OK, on with the show. So after scraping away at movie websites like Box Office Mojo and Metacritic, I learned a valuable lesson: web scraping without a real problem to solve, is like scraping ice off your car when there’s no ice on it. After contemplating topics focused on the Oscars and Studio success or critical acclaim, I decided to focus on something different all together: sports movies. The premise was this, despite recent successes of movies like “Creed” and “Concussion”, the sports genre still remains an underdog in comparison with other more established genres.
Despite what I had scraped, it wasn't focused on sports movies, so it was back to the drawing board. After some searching I found a website, Ultimate Moving Rankings, that maintained a list of the Top 400 sports movies of all time. The advantages of this source was that the data was concise and easy to scrape, it was categorized by sport, and its domestic gross numbers were adjusted for inflation. Among the cons, the overall feature set ended up being limited and some of the features where aggregates that included values from other features, making them difficult to use as independent variables. Nevertheless, there was enough to work with to start my regression analysis.
First I looked at the top movies by specific sport. Not surprisingly, boxing, football, and baseball movies outplayed the rest of the field significantly. The complete rankings are shown in the histogram below.

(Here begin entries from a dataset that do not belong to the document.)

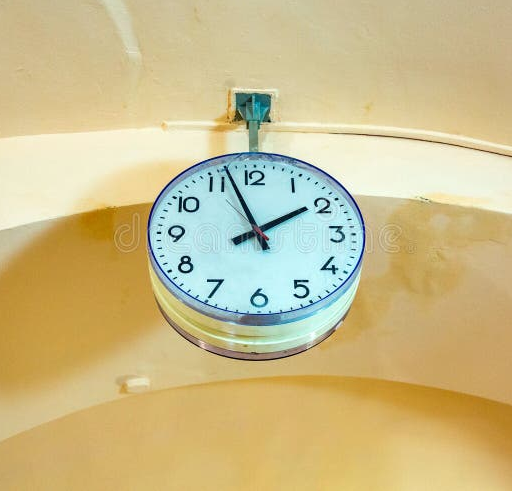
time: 1:56
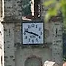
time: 3:47
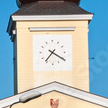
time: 7:20
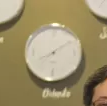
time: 8:09
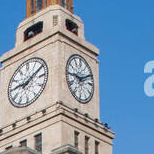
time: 9:10
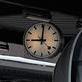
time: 9:01
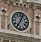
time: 7:04
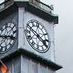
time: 3:48
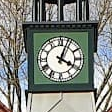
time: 4:03
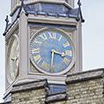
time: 3:30
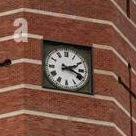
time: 2:18
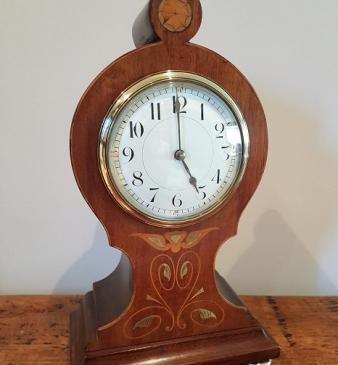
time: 4:59
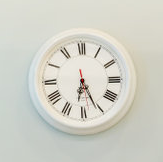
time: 6:25
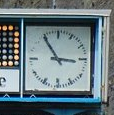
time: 2:54
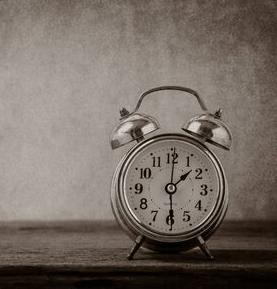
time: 1:29
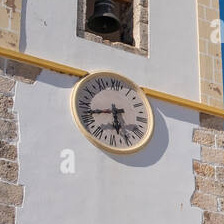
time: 5:42
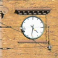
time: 4:31
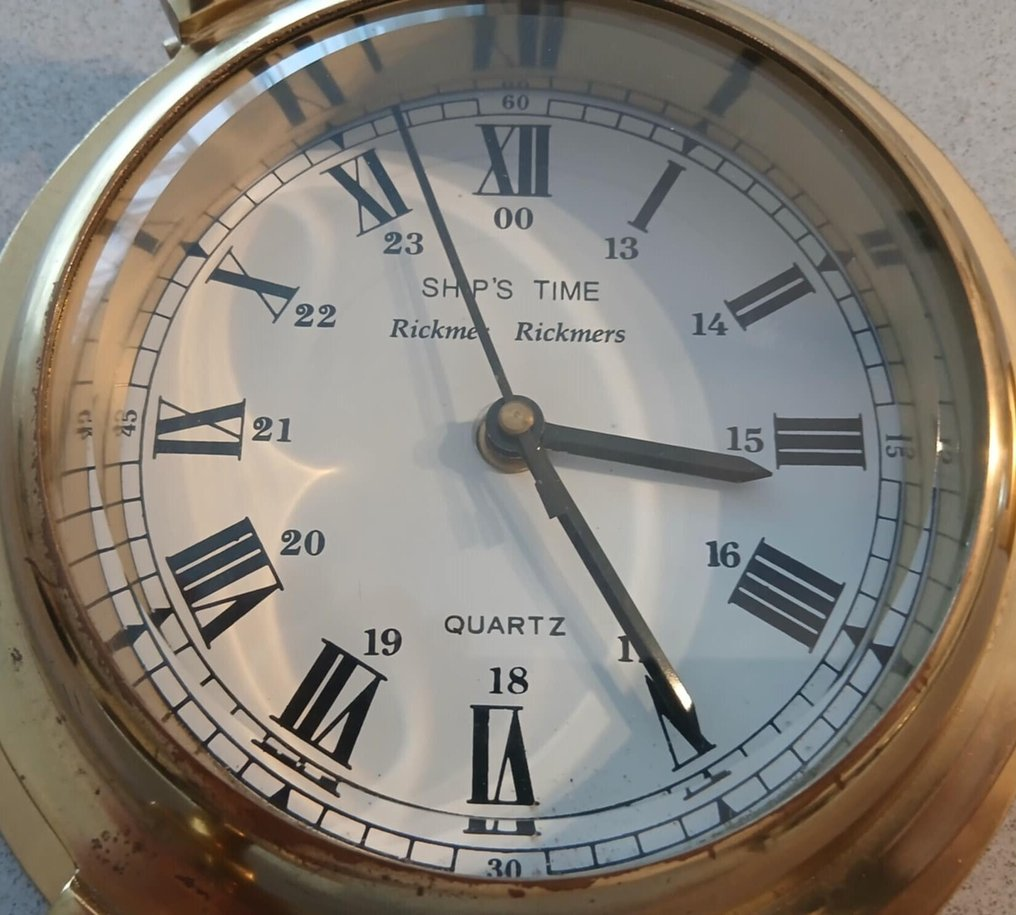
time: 3:24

Finally, I conducted an actual linear regression using critical audience/rating as a predictor for adjusted domestic gross. Despite a low R-squared value, due largely to the outliers (i.e. your Rocky's, and Blind Side's), there was a correlation between the two variables. However, if you look at the slope of the regression graph, it is fairly gradual, affirming that despite critical acclaim, sports movies really don't move the meter that much.